# Prompt
Repeat all the data word for word.

----- Data for analysis -----

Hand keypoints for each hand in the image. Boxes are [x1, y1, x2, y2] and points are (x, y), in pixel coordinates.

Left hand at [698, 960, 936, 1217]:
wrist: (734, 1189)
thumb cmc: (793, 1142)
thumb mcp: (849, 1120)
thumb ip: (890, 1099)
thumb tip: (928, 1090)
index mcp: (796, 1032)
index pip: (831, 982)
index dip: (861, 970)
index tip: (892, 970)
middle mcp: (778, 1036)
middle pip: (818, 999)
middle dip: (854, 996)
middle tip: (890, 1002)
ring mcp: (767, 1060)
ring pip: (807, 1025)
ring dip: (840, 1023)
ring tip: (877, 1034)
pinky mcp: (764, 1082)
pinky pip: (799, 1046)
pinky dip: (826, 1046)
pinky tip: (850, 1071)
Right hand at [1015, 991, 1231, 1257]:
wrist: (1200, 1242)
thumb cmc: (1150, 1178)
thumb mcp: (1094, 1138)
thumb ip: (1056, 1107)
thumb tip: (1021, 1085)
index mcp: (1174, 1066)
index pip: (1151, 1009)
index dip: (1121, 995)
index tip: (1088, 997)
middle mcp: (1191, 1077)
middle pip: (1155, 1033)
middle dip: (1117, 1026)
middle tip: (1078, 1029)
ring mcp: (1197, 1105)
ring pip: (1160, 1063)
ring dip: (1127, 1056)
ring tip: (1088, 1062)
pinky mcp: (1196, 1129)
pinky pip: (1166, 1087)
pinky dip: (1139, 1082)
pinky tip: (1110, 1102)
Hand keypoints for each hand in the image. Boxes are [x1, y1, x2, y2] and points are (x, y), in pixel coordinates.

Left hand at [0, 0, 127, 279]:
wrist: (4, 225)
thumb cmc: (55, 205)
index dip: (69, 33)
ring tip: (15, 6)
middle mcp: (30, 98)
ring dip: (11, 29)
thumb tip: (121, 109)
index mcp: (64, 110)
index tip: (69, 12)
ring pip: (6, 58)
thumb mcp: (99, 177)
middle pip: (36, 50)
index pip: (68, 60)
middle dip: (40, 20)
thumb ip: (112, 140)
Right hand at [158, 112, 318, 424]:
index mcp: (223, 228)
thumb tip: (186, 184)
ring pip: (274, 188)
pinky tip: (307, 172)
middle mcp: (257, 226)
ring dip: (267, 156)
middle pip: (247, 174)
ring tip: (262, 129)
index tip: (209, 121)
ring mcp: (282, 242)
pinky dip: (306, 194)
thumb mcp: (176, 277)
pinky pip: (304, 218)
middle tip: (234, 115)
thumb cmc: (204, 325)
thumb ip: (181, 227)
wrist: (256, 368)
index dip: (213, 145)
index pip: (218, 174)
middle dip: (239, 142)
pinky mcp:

-----

# Problem solution
Hand keypoints for each hand in the image. Boxes are [x1, y1, x2, y2] and points are (x, y), in pixel coordinates.

Left hand at [698, 960, 936, 1217]:
wrist: (734, 1189)
thumb cmc: (793, 1142)
thumb mcp: (849, 1120)
thumb ip: (890, 1099)
thumb tip: (928, 1090)
index mcp: (796, 1032)
index pip: (831, 982)
index dip: (861, 970)
index tip: (892, 970)
middle mcp: (778, 1036)
middle pip: (818, 999)
middle dip: (854, 996)
middle tip: (890, 1002)
ring mcp: (767, 1060)
ring pip: (807, 1025)
ring dip: (840, 1023)
ring tip: (877, 1034)
pinky mcp: (764, 1082)
pinky pip: (799, 1046)
pinky dip: (826, 1046)
pinky tip: (850, 1071)
Right hand at [1015, 991, 1231, 1257]:
wrist: (1200, 1242)
thumb cmc: (1150, 1178)
thumb mcp: (1094, 1138)
thumb ip: (1056, 1107)
thumb tip: (1021, 1085)
index mcp: (1174, 1066)
index pip: (1151, 1009)
index dip: (1121, 995)
index tip: (1088, 997)
middle mcp: (1191, 1077)
middle pip: (1155, 1033)
middle dip: (1117, 1026)
middle tip: (1078, 1029)
ring mcp: (1197, 1105)
ring pip: (1160, 1063)
ring dip: (1127, 1056)
ring tip: (1088, 1062)
pinky mcp: (1196, 1129)
pinky pip: (1166, 1087)
pinky dip: (1139, 1082)
pinky tip: (1110, 1102)
Hand keypoints for each hand in the image. Boxes are [x1, y1, x2, y2] and points are (x, y), in pixel coordinates.

Left hand at [0, 0, 127, 279]:
wrist: (4, 225)
thumb cmc: (55, 205)
index dip: (69, 33)
ring tip: (15, 6)
middle mcp: (30, 98)
ring dip: (11, 29)
thumb tip: (121, 109)
index mcp: (64, 110)
index tip: (69, 12)
ring pip: (6, 58)
thumb mcp: (99, 177)
middle pip: (36, 50)
index pip: (68, 60)
middle dip: (40, 20)
thumb ip: (112, 140)
Right hand at [158, 112, 318, 424]:
index mcp: (223, 228)
thumb tip: (186, 184)
ring pip: (274, 188)
pinky tip: (307, 172)
middle mcp: (257, 226)
ring dip: (267, 156)
middle pip: (247, 174)
ring tip: (262, 129)
index tip: (209, 121)
ring mcp: (282, 242)
pinky dip: (306, 194)
thumb mcp: (176, 277)
pinky pip: (304, 218)
middle tip: (234, 115)
thumb cmc: (204, 325)
thumb ip: (181, 227)
wrist: (256, 368)
index dip: (213, 145)
index pip: (218, 174)
middle dip: (239, 142)
pinky mcp:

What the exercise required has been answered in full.